Como fazer isso de uma forma não metódica?
Embora grandes pensadores tenham elaborado fascinantes sistemas e estruturas para se construir pensamento, não é assim que você desperta o aluno para um livre pensar, não é prendendo-o em formulas. Interessante seria notar como cada aluno constrói um pensamento, cada um tem sua própria forma de aprender; o que o professor ensina nem sempre é o que o aluno aprende. A filosofia esta voltada para a formação do pensamento critico. Não estou descartando a leitura dos textos dos grandes pensadores, mas creio que este não seja o ponto de partida para a educação do pensamento infantil ou juvenil. A maioria não é adepta a leitura, e se você impõe um texto, ele passa a ser visto como algo chato, por ter um caráter de “leitura obrigatória”, acaba fazendo o aluno se desinteressar pelo material.
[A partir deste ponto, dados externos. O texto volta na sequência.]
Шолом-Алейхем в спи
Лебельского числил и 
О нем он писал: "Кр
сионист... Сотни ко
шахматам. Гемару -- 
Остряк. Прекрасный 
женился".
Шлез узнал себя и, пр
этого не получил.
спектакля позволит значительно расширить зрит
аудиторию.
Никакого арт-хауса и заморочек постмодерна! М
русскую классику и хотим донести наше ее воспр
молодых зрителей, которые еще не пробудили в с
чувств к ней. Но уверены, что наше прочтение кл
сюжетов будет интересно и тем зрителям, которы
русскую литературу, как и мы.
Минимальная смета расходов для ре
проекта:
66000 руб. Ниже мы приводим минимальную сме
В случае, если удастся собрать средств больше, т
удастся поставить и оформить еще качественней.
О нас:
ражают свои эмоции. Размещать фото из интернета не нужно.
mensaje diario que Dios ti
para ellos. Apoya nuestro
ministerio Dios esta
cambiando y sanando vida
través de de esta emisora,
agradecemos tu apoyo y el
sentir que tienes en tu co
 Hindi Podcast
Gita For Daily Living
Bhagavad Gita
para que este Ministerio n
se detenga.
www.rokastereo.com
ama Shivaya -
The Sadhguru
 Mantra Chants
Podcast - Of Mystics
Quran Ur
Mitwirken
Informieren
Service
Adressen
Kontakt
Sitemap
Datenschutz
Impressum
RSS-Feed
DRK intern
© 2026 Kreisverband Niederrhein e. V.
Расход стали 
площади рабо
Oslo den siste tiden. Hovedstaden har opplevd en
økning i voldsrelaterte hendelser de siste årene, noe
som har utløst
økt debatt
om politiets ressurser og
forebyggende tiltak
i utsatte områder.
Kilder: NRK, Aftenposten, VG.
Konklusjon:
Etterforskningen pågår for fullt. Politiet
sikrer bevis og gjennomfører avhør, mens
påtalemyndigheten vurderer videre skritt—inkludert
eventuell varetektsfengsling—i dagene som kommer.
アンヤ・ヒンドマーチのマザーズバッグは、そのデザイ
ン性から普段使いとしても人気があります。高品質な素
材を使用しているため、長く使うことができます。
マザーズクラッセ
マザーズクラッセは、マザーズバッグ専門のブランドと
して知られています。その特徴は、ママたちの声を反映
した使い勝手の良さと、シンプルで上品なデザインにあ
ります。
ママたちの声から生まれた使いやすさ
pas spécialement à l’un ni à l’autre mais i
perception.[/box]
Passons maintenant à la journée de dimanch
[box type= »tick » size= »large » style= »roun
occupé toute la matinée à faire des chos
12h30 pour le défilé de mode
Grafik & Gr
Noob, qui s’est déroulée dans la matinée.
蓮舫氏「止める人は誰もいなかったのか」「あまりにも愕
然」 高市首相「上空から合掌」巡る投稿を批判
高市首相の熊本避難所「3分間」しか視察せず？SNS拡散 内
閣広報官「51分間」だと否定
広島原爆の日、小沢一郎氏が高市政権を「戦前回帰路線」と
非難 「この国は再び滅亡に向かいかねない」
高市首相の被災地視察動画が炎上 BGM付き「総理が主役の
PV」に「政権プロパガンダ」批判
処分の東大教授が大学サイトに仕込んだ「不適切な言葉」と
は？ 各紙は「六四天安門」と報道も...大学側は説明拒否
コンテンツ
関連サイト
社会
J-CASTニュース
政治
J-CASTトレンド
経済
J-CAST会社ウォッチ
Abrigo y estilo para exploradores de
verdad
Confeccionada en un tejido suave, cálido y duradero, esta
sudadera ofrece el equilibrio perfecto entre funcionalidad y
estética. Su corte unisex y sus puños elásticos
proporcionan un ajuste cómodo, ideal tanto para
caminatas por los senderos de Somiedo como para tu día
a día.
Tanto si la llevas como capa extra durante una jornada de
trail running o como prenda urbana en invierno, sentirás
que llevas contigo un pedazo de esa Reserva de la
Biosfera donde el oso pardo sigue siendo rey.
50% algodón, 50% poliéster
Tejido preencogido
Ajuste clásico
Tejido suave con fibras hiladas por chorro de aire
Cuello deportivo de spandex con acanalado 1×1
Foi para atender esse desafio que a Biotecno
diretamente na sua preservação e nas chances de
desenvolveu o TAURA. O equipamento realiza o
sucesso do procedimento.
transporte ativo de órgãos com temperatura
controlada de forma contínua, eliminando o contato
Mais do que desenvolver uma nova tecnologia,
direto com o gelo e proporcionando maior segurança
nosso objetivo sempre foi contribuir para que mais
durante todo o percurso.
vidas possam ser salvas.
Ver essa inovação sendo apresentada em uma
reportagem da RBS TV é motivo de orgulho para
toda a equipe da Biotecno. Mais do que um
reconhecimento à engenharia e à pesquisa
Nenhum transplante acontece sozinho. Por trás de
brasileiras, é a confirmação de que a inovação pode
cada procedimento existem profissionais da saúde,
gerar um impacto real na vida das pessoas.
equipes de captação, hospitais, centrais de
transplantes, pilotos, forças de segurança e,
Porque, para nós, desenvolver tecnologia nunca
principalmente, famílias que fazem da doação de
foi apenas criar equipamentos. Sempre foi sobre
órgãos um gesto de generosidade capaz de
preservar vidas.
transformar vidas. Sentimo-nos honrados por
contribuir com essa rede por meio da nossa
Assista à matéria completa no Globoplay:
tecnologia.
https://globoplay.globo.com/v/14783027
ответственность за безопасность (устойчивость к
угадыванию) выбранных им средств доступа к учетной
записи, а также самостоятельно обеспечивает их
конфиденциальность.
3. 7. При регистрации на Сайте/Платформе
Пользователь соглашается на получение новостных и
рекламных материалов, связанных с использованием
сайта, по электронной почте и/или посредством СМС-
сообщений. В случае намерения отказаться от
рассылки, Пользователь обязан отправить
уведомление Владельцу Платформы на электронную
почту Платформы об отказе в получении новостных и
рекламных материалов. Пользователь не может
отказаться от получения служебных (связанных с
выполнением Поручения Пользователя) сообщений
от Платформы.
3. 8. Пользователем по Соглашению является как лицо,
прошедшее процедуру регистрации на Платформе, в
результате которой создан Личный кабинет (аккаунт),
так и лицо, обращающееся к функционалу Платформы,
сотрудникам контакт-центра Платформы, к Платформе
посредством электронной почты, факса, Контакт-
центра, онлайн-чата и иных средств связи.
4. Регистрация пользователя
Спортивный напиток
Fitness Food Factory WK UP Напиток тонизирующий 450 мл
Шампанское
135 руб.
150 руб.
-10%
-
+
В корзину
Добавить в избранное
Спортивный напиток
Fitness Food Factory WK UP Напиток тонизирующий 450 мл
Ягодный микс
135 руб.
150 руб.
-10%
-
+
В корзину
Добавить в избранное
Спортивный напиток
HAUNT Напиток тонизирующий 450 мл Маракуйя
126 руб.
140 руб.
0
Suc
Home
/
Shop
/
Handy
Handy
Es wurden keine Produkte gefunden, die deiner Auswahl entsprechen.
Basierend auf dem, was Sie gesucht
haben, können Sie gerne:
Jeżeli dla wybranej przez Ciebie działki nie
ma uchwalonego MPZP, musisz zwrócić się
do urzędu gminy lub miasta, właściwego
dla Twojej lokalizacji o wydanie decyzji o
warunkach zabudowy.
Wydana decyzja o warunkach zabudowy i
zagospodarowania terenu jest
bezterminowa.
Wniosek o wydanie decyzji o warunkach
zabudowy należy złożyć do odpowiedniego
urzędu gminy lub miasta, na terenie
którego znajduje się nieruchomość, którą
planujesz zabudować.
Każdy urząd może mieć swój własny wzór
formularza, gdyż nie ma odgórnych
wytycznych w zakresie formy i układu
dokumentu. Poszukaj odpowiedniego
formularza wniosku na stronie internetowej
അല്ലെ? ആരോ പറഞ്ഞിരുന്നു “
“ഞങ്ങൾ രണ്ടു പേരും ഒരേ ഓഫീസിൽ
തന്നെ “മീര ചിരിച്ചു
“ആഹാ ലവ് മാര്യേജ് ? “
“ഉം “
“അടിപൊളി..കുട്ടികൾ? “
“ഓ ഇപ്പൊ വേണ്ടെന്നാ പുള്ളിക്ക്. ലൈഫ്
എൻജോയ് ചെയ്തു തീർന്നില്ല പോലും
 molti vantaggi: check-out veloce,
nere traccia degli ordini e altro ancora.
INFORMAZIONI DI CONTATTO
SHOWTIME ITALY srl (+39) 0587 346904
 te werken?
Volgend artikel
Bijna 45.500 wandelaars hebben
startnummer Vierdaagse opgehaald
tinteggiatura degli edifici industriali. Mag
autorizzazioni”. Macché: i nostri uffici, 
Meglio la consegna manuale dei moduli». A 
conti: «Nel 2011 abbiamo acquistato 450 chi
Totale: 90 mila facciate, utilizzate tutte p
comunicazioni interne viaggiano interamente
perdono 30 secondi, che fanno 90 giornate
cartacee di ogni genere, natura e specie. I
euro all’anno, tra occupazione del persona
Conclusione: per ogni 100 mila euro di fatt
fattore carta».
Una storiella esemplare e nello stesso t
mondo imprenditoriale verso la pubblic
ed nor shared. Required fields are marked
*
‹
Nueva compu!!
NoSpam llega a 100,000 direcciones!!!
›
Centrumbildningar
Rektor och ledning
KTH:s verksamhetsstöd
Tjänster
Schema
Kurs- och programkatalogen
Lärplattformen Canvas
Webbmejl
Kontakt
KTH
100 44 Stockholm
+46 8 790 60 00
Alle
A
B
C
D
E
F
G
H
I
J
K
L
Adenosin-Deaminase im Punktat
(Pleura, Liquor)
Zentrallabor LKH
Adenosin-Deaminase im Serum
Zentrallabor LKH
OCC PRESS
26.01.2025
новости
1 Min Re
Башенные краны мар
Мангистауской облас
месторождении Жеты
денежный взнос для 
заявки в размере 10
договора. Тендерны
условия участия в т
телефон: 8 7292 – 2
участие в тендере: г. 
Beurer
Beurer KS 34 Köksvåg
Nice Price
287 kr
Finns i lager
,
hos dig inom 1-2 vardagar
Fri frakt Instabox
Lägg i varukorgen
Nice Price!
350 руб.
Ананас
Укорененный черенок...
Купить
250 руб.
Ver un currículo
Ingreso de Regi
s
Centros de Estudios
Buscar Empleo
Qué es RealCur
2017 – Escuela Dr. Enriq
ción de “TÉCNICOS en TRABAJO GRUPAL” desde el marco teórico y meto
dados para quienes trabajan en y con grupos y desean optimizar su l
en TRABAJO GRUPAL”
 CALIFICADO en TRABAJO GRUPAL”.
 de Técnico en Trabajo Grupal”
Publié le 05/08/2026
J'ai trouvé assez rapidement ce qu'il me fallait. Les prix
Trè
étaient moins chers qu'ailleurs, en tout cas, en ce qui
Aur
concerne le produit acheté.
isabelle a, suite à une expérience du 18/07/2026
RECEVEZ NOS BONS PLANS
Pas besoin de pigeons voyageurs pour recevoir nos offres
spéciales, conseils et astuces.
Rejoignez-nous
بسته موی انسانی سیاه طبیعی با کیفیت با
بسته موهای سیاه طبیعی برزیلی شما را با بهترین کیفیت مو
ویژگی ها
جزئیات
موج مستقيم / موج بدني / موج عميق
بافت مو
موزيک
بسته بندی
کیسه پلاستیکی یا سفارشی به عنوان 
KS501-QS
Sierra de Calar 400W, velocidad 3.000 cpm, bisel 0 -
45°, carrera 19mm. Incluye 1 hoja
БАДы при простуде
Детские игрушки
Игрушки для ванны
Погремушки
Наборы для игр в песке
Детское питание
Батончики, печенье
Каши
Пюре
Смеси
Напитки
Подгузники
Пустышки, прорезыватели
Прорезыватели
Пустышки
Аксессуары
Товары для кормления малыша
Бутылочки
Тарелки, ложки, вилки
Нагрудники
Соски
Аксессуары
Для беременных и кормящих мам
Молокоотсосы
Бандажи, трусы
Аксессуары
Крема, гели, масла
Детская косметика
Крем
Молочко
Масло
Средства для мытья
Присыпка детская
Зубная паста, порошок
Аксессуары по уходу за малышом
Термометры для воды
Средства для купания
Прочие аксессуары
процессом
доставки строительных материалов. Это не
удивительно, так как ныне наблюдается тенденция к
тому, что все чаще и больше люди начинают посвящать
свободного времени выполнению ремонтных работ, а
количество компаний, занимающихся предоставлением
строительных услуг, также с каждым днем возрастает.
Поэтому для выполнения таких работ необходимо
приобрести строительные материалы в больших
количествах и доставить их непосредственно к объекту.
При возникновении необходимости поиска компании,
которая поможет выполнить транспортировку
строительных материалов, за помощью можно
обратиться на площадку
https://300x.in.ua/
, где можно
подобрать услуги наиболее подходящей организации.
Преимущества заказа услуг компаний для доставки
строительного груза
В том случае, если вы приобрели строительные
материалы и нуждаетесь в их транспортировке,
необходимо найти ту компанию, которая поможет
Outro problema dos professores de filosofia no Brasil é a própria tradição de ensino de filosofia. Antes dos anos 50 ela aparecia no currículo escolar, não como disciplina obrigatória, mas como disciplina recomendada. Na ditadura foi praticamente excluída, julgada como desnecessária, devido ao fato de o ensino ser voltado para o tecnicismo. Em termos de conscientização, ela acaba se tornando uma disciplina perigosa, afinal, como discutir ética e política em uma época em que o nosso governo era totalmente degenerado? Somente há pouco tempo foi implantada como disciplina obrigatória. Portanto, não há uma cultura de ensino de filosofia no Brasil. Isso é um problema para professores e alunos. É uma cultura recente que esta se formando, e a formação dos professores quanto a isso esta apenas começando.